Try it:
Return every line below in which "Progress" appears.

Data supplied below:

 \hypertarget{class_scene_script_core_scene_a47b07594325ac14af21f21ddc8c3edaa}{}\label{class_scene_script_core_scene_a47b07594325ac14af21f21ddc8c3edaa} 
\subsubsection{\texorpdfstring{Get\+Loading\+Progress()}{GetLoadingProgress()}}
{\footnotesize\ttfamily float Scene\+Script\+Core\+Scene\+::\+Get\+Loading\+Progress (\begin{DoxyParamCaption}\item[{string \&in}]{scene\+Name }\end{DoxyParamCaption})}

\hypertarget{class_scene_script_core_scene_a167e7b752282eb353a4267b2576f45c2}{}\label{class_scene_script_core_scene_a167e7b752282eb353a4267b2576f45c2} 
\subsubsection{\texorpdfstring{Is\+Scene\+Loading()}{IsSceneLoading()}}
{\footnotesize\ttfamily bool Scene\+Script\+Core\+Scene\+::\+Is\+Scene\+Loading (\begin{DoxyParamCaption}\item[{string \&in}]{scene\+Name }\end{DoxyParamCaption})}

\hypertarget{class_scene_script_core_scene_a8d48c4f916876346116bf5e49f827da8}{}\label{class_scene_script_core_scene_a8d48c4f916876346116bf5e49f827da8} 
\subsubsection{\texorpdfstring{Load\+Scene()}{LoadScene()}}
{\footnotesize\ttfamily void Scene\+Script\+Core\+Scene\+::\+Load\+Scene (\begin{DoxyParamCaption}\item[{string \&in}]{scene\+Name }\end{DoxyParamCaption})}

End of Data supplied.
Data supplied below:

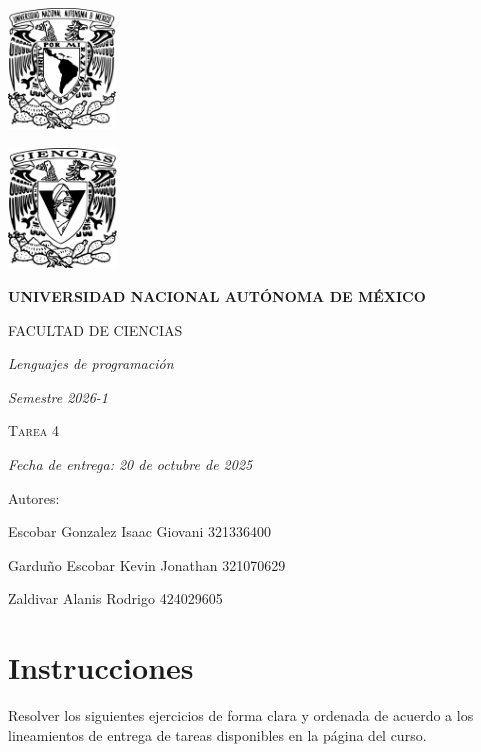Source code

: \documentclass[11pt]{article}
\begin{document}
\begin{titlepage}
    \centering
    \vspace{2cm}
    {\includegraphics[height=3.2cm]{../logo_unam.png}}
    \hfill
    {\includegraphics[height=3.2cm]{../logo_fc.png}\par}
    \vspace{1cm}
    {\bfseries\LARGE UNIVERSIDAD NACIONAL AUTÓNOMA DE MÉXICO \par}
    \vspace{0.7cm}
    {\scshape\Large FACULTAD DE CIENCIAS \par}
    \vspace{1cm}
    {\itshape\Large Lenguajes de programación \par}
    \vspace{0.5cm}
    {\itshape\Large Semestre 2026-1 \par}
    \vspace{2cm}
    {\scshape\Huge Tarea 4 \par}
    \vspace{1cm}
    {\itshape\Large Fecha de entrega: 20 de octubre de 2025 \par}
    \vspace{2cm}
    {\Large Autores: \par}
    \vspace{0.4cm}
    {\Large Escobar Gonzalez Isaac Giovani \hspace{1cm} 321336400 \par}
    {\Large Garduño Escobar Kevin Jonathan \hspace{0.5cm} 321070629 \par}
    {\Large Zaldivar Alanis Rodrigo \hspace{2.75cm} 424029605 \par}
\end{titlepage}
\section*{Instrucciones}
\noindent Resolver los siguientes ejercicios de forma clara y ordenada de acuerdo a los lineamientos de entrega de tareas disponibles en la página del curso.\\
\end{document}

End of Data supplied.
Data supplied below:

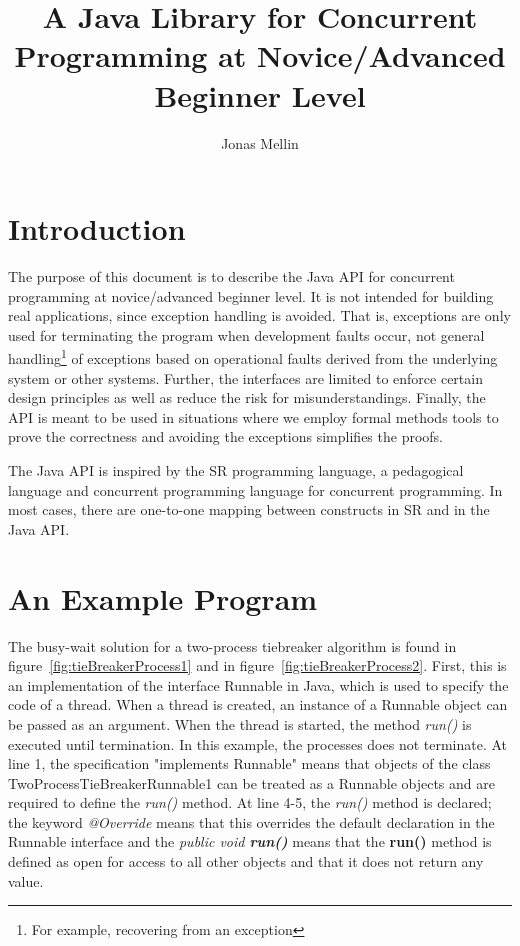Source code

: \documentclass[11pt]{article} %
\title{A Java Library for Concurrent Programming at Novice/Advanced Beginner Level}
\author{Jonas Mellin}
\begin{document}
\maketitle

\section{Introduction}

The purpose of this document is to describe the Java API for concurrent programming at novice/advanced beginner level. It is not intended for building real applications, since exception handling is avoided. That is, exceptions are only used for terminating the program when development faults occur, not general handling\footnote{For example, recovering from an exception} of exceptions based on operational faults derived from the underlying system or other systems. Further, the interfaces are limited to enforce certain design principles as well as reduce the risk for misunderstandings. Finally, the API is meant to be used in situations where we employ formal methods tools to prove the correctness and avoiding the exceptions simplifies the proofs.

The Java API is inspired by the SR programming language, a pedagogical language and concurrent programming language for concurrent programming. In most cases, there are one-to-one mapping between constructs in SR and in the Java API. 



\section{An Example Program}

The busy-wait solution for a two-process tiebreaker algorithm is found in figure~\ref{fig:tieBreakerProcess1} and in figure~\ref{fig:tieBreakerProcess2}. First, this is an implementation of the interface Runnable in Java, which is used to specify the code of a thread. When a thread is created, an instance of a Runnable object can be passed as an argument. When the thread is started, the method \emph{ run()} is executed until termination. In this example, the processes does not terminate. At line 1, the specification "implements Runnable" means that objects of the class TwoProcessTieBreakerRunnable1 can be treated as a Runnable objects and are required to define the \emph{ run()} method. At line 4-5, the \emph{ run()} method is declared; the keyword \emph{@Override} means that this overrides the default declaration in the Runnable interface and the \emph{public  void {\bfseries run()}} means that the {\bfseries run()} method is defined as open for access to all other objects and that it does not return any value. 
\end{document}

End of Data supplied.

Written response:
\subsubsection{\texorpdfstring{Get\+Loading\+Progress()}{GetLoadingProgress()}}
{\footnotesize\ttfamily float Scene\+Script\+Core\+Scene\+::\+Get\+Loading\+Progress (\begin{DoxyParamCaption}\item[{string \&in}]{scene\+Name }\end{DoxyParamCaption})}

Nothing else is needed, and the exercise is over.